Makale

İslâm'da Hizmet ve Hizmet İnsanının Bazı Özellikleri

İslâm’da Hizmet ve Hizmet İnsanının
Bazı Özellikleri
Dr. Faruk Görgülü
Din İşleri Yüksek Kurulu Uzmanı

Hizmet denildiği zaman, ilimden sanata, eğitimden ticarete, aileden topluma, hayatın her alanını içine alan bir kavram akla gelir. Dolayısıyla insanlık adına atılacak olumlu her adım, ortaya konulacak her çalışma ve iş gücünü bu bağlamda hizmet anlayışının içinde değerlendirmek mümkündür.

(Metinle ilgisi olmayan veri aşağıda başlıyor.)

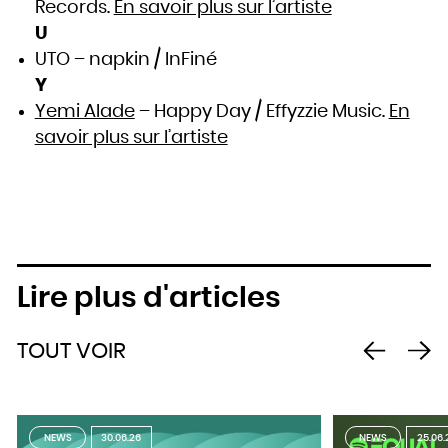
Records.
En savoir plus sur l’artiste
U
UTO – napkin / InFiné
Y
Yemi Alade
– Happy Day / Effyzzie Music.
En
savoir plus sur l’artiste
Lire plus d'articles
TOUT VOIR
NEWS
30.06.26
NEWS
25.06.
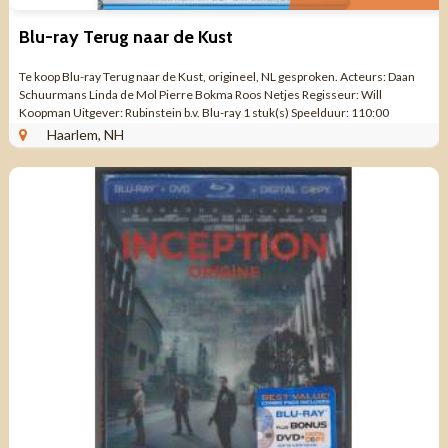
Blu-ray Terug naar de Kust
Te koop Blu-ray Terug naar de Kust, origineel, NL gesproken. Acteurs: Daan
Schuurmans Linda de Mol Pierre Bokma Roos Netjes Regisseur: Will
Koopman Uitgever: Rubinstein b.v. Blu-ray 1 stuk(s) Speelduur: 110:00
minuten 2009 De ...
Haarlem, NH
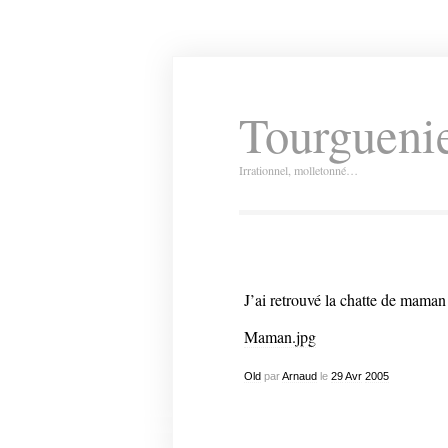
Tourguenie
Irrationnel, molletonné…
J’ai retrouvé la chatte de mama
Maman.jpg
Old
par
Arnaud
le
29
Avr
2005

İslâm dini, insana ve topluma hizmet etmeyi mukaddes bir görev olarak kabul etmiş, insanın mutluluğunun vazgeçilmez değerleri olarak gördüğü yardımlaşma, dayanışma, saygı, sevgi, hak ve hukuka riayet etme vb. nitelikleri insan hayatında hakim kılarak birbirini seven, birbirinin derdine koşan, çalışan/üreten ve bir arada barış, güven ve huzur içinde yaşayan fertlerden oluşan bir toplum hayatı inşa etmeyi hedeflemiştir. Bu nedenle dinimizde hizmet etmek, çalışıp üretmek insan için vazgeçilmez bir hayat anlayışı olmuştur. İnsanın sahip olduğu maddî ve manevî potansiyel, ona, sadece kendi ihtiyaçlarını karşılayıp, arzularını yerine getirmek için verilmemiştir. Bunları başkalarıyla paylaşma, yardımlaşma, diğerkâmlık gibi ahlâkî değerler, toplumsal dayanışma ve birlikteliğin bir gereğidir. Çünkü İslâm dininde sadece kendini düşünmek, bir başkasını dikkate almadan bencilce bir hayat yaşamak, çekemezlik, çevreye ve çevresindekilere karşı duyarsız kalmak asla hoş karşılanmamış, Hz. Peygamber’in diliyle Müslüman; “kendisi için istediğini başkaları için de arzu eden” (Buhari, İman, 7; Müslim, iman, 71-72), “eli ve dili ile başkalarına zarar vermeyen” (Buhari, İman, 5; Müslim, İman, 64), “kendisinden iyilik umulan ve kötülük gelmeyeceğinden emin olunan kişi” (Tirmizi, Fiten, 76; Ahmed b. Hanbel, II, 368) olarak tanımlanmıştır.

Dinimizin en önemli gayelerinden birisi, insanı iyiye ve güzele ulaştırmaktır. Dolayısıyla bunu gerçekleştirebilecek olan güzel bir toplum, güzel bir çevre ve güzel bir hayat İslâm’ın hedefleri arasındadır. Bütün bireylerin içinde bulunduğu topluma/çevreye karşı görev ve sorumlulukları vardır. Bu sebeple her Müslüman, hem maddî hem de manevî yönden iyiye ve güzele talip olarak söz ve davranışlarıyla yararlı kişi olmaya çalışmalıdır.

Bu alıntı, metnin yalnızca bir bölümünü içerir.